Die Zeiten ändern sich: Sky will mit Vielfalt punkten

 

Einige Sportfans toben: Die Formel 1 ist das jüngste Opfer neuer Prioritäten im Rechte-Einkauf von Sky. Dabei ist die Entscheidung pragmatisch und passt zum erklärten Kurs von Sky Deutschland-CEO Carsten Schmidt: In Vielfalt investieren, auch aber nicht nur im Sport. In München gab es einen Ausblick auf das Jahr 2018 bei Sky.

von Thomas Lückerath , München
26.01.2018 - 00:16 Uhr

Zielgruppen erweitern, Nutzbarkeit verbessern und Service optimieren. So lassen sich die Ziele von Sky Deutschland in diesem Jahr zusammenfassen. In München stellte CEO Carsten Schmidt am Donnerstag die Schwerpunkte vor. Verpackt in diese Präsentation waren die wenige Stunden zuvor kommunizierten Geschäftszahlen, die Sky mit einem Abonnentenwachstum auf aktuell 5,2 Millionen Kunden grundsätzlich auf gutem Weg sehen, wenn auch die Kündigungsrate schon mal niedriger war. Einen Umstand, den man im Jahr 2018 gleich adressieren will: Ein neues Kundenbindungsprogramm soll Treue belohnen. Details dazu gab es am Donnerstag noch nicht. Die Kollegen von Sky Italia können da aber bestimmt beraten. Dort gibt es ein solches Programm schon.

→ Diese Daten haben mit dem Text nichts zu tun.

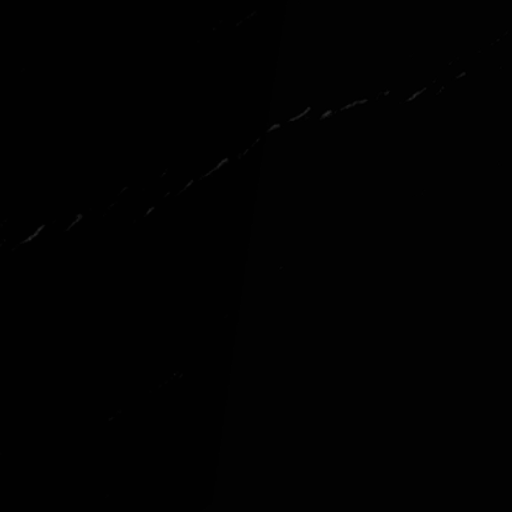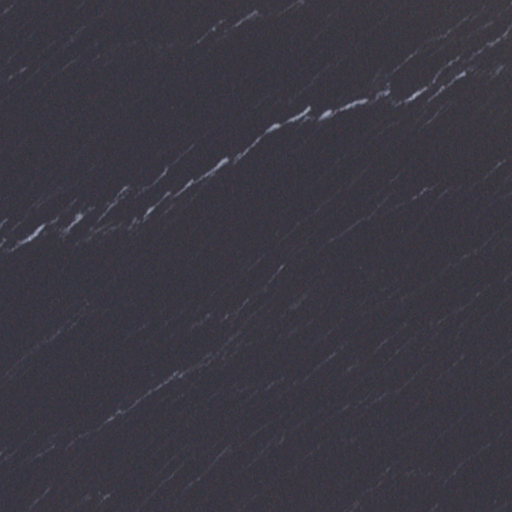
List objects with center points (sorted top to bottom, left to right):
river: (452, 295)
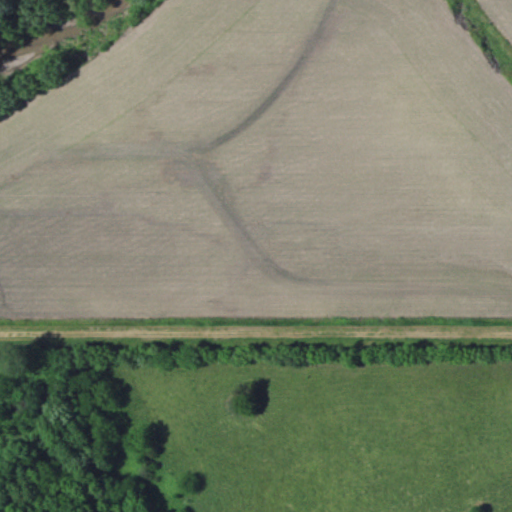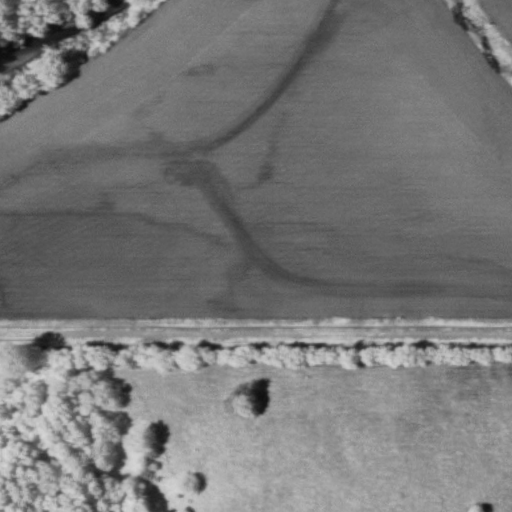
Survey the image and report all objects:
road: (255, 334)
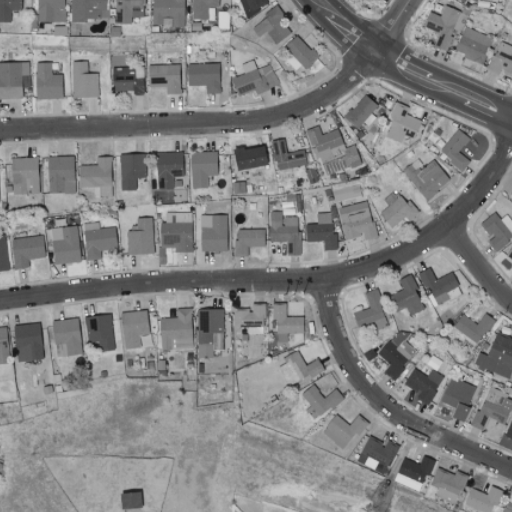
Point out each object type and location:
building: (370, 0)
building: (466, 0)
building: (252, 6)
building: (201, 8)
building: (7, 9)
building: (50, 10)
building: (88, 10)
building: (129, 11)
building: (167, 12)
road: (346, 25)
road: (392, 25)
building: (444, 25)
building: (270, 26)
building: (471, 44)
building: (298, 53)
building: (501, 60)
building: (203, 76)
building: (164, 77)
building: (12, 79)
building: (254, 79)
building: (126, 80)
building: (82, 81)
building: (46, 82)
road: (442, 86)
building: (360, 111)
road: (199, 123)
building: (399, 124)
building: (331, 149)
building: (454, 149)
building: (286, 155)
building: (247, 156)
building: (201, 167)
building: (167, 168)
building: (131, 169)
building: (59, 174)
building: (24, 175)
building: (97, 176)
building: (424, 177)
building: (510, 191)
building: (345, 192)
building: (396, 208)
building: (355, 220)
building: (497, 229)
building: (284, 230)
building: (176, 231)
building: (320, 231)
building: (212, 233)
building: (140, 236)
building: (97, 239)
building: (247, 239)
building: (64, 244)
building: (25, 250)
building: (3, 253)
building: (510, 254)
road: (478, 267)
road: (282, 281)
building: (439, 286)
building: (406, 296)
building: (369, 309)
building: (249, 318)
building: (285, 319)
building: (473, 326)
building: (132, 327)
building: (99, 330)
building: (176, 330)
building: (209, 331)
building: (67, 334)
building: (3, 341)
building: (27, 341)
building: (394, 354)
building: (496, 355)
building: (297, 368)
building: (423, 383)
building: (457, 397)
building: (319, 401)
road: (384, 407)
building: (491, 409)
building: (509, 429)
building: (342, 430)
building: (376, 454)
building: (412, 472)
building: (447, 484)
building: (129, 499)
building: (482, 499)
building: (506, 507)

Auch bei der Neuauflage der Castingshow „X Factor“ will man mit den italienischen Kollegen zusammenarbeiten. Dort ist „X Factor“ schon länger im Pay-TV zu Hause. Es ist dennoch eine überraschende und sehr riskante Entscheidung, die Show auch in Deutschland im Pay-TV zu probieren. Mag sich ein „Masterchef“ noch gut im Bezahlfernsehen suchen lassen, wäre es für einen kommenden Musikstar nicht schlecht, wenn am Ende auch jemand seine Songs kaufen würde. Ob also die Notwendigkeit einer Castingshow, möglichst viele Menschen zu erreichen, mit dem Pay-TV zu vereinbaren sein wird, bleibt eine der spannenden Fragen wenn die Show im Herbst auf Sendung gehen wird. Einen Aufmerksamkeitsschub dürfte es dem Entertainment-Sender aber definitiv bringen.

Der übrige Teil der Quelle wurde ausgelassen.